3) Protestants value Scripture in worship more than the liturgical traditions: leaving aside Anglicans, who in the BCP are the most consistent in their expression of the tradition, this one irritates me the most.  Now, in my denomination -- itself a wildly non-, if not un-, Scriptural tradition -- we do get a fair amount of Scripture in the corporate worship service (none dare call it the Liturgy), as we sing the Psalms exclusively.  However, the text read for the sermon is often short, often fails to have an OT or Epistle lesson as well (no lectionaries here!), and is often out of context from surrounding Scripture (think of the visiting preacher who chooses their own text every week).  What we actually value is the “Word preached,” which is to say, the uninspired interpretation of the Scriptures offered as authoritative because it comes from the pulpit.  By what authority does this person exposit the Scriptures and dare to call it the “Word preached”?  By the authority, not of the Scriptures which grant no such authority nor could they, but by the Church who ordained the person to such a role.  What is being preached is tradition based on the Scriptures, or at least based on their interpretation of that tradition and those Scriptures.  Where did they get the interpretation?  Maybe from insight while reading and studying them?  True, but this is a claim to some sort of inspiration from the Spirit; albeit a lesser level than the Apostles and the Prophets (who Scripture explicitly says are the foundation of the Church -- these are not contiguous with the Scruptures themselves).  Maybe they get the interpretation from scholarly or pastoral commentators?  Well, where did that come from?  It's turtles all the way down.  What might be claimed, and this is a dangerous claim for a Protestant to make, is that all interpretation of Scripture comes from, and adds to, the Tradition.  Tradition is inescapable.  This is why, I think, a post like this is so important: we need to be up front about our Tradition, about the traditions it is based on, and why we accept these specific traditions and not others.
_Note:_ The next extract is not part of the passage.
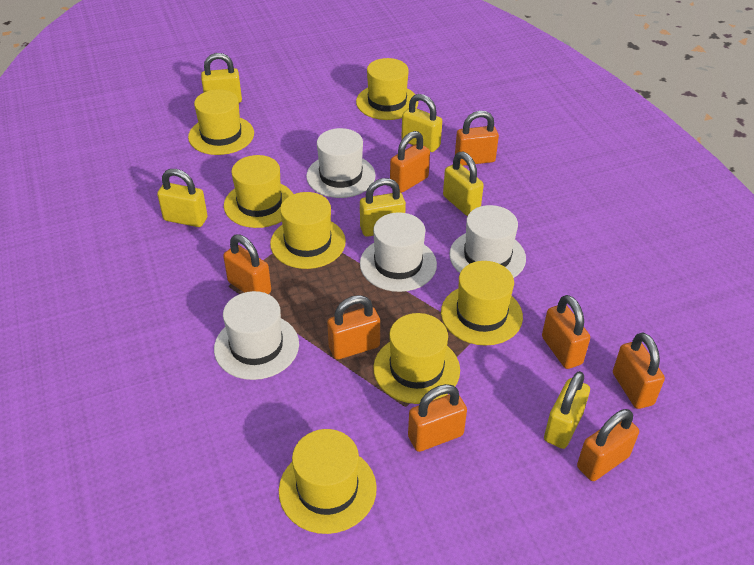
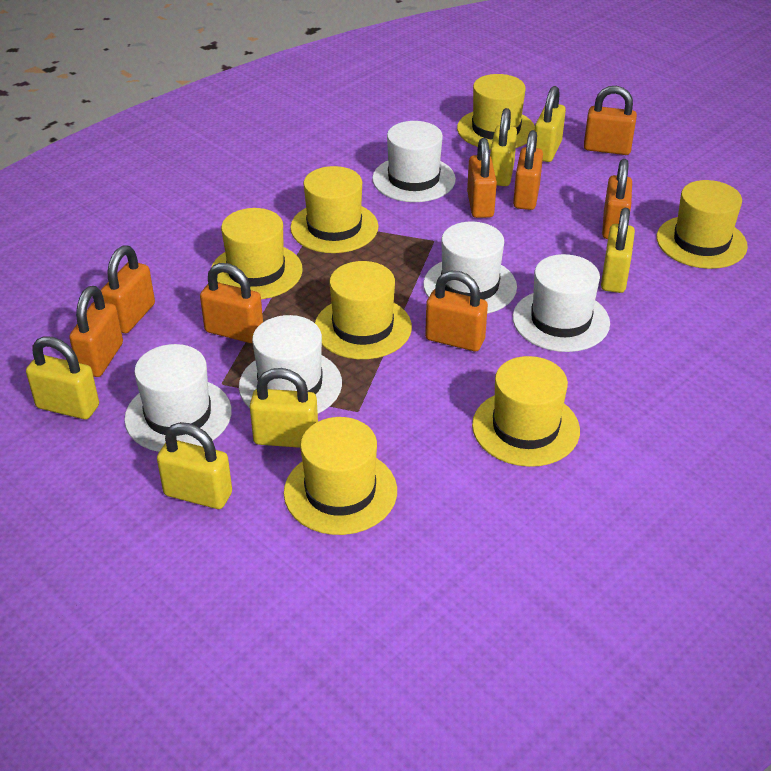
white hat: [214,291,299,380] [306,128,375,198] [360,212,437,292] [449,205,526,278] = 4 -> [124,344,232,452] [239,315,342,413] [372,121,456,202] [423,222,517,314] [513,254,610,352] = 5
More could, and should, be listed.  The point, though, even if I've misunderstood my own traditions, is that Tradition, or better, an authoritative, Holy Tradition is inherent in the very fabric of the Church.  It can, as well, be corrupted if not joined to the salvific presence of the Holy Spirit.  The genius of Protestantism, I think, is its ability to examine its own traditions, even foundational ones like sola Scriptura, and correct its course.  (The secret, of course, is that Catholics and Orthodox have the exact same genius.)